■ **Exercise details**
For each line of the listing that holds "down", show the full line.

■ **Stored data**
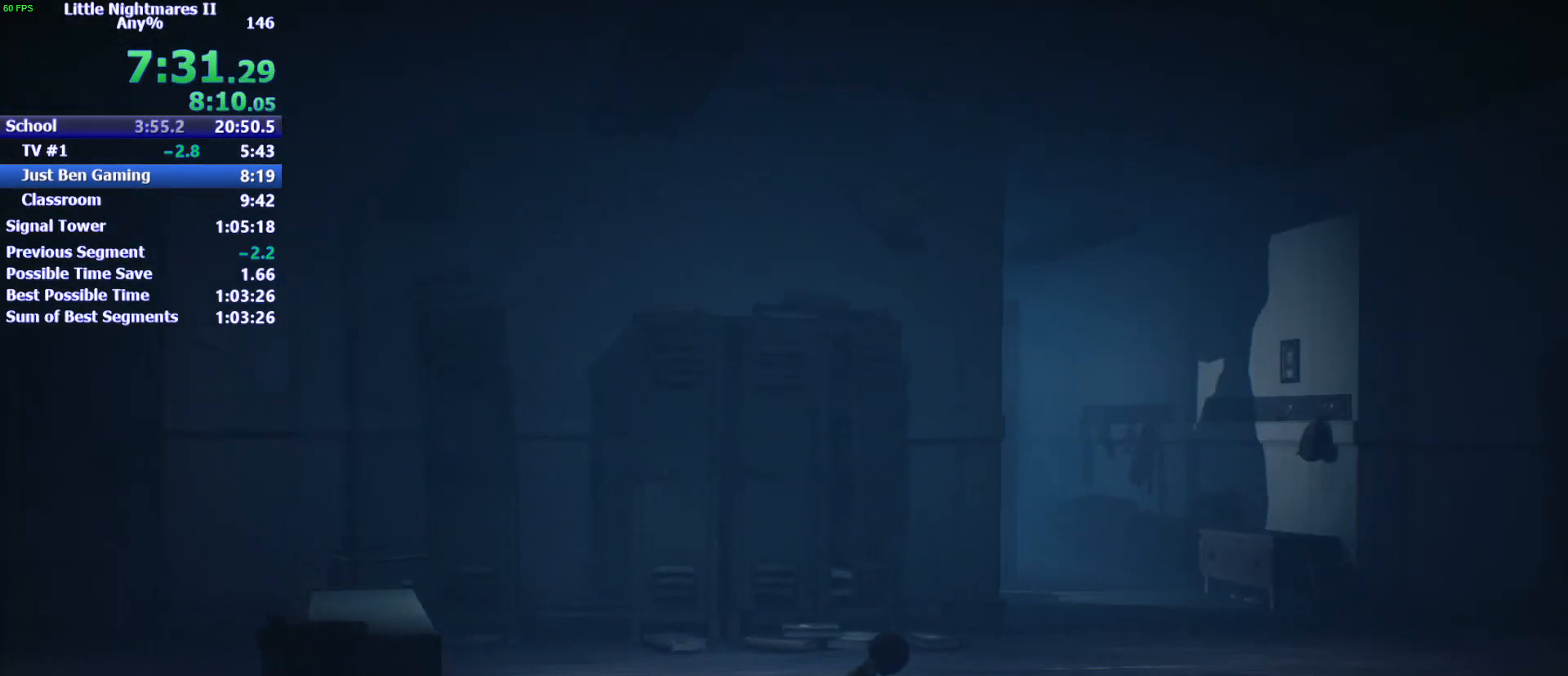
{"keys": ["d", "space"], "events": [[33, "space", "down"], [400, "w", "up"]]}
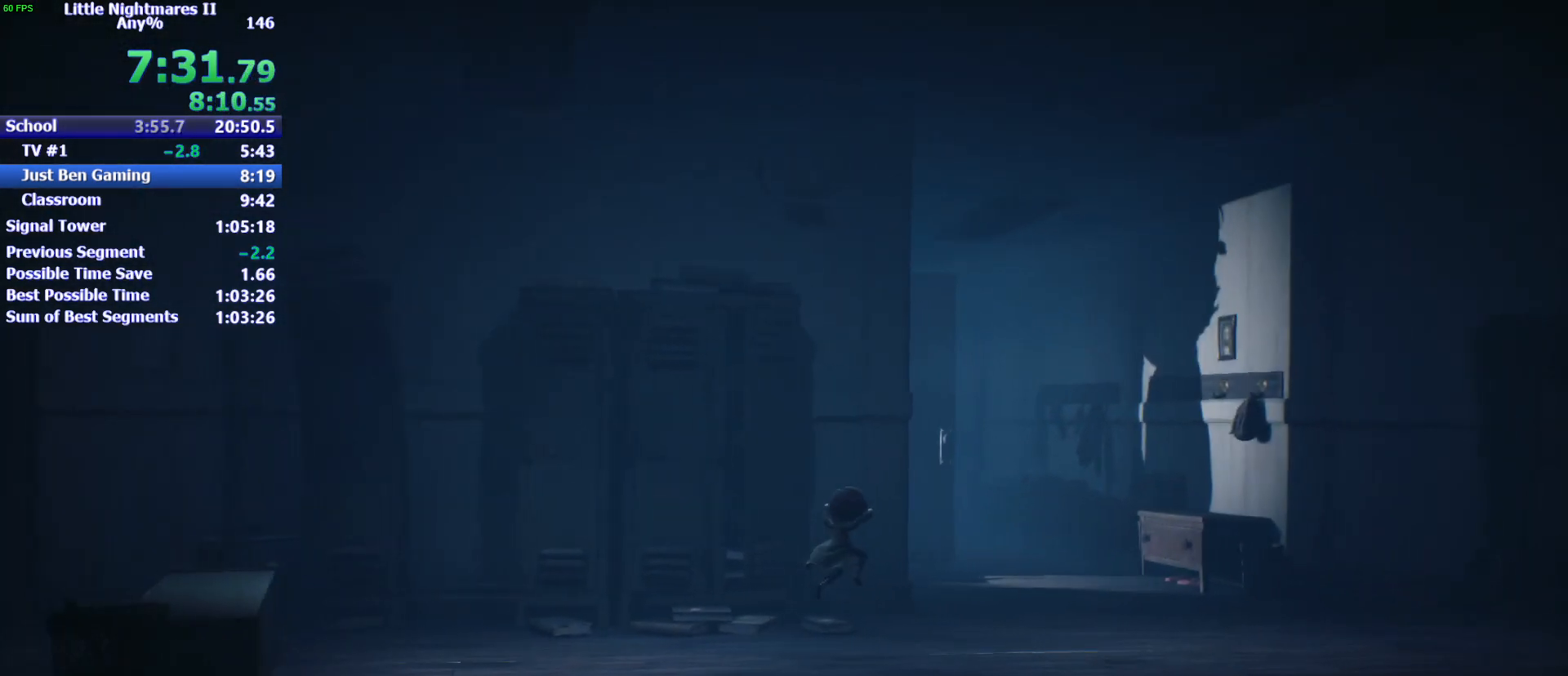
{"keys": ["d"], "events": [[467, "space", "up"]]}
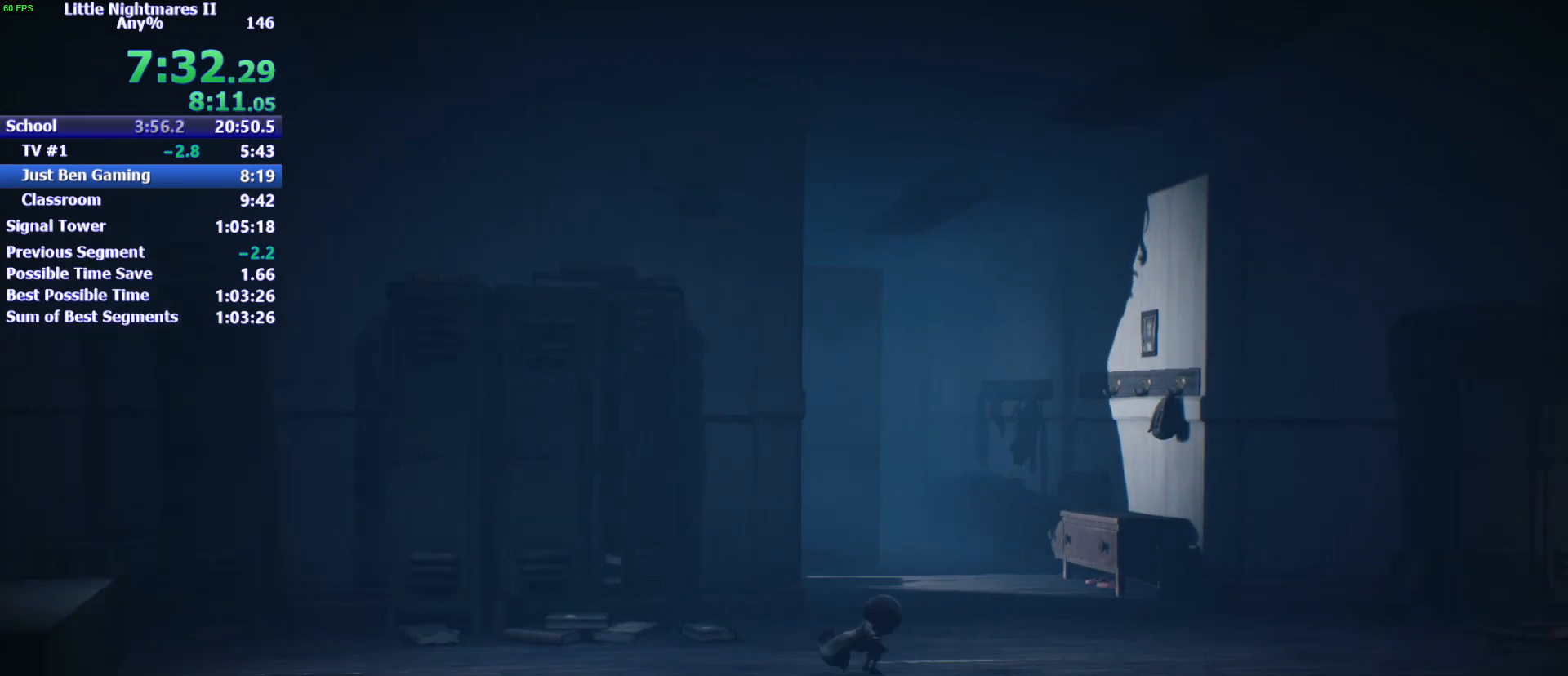
{"keys": ["d", "space"], "events": [[367, "space", "down"]]}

■ **Response to this task**
{"keys": ["d", "space"], "events": [[33, "space", "down"], [400, "w", "up"]]}
{"keys": ["d", "space"], "events": [[367, "space", "down"]]}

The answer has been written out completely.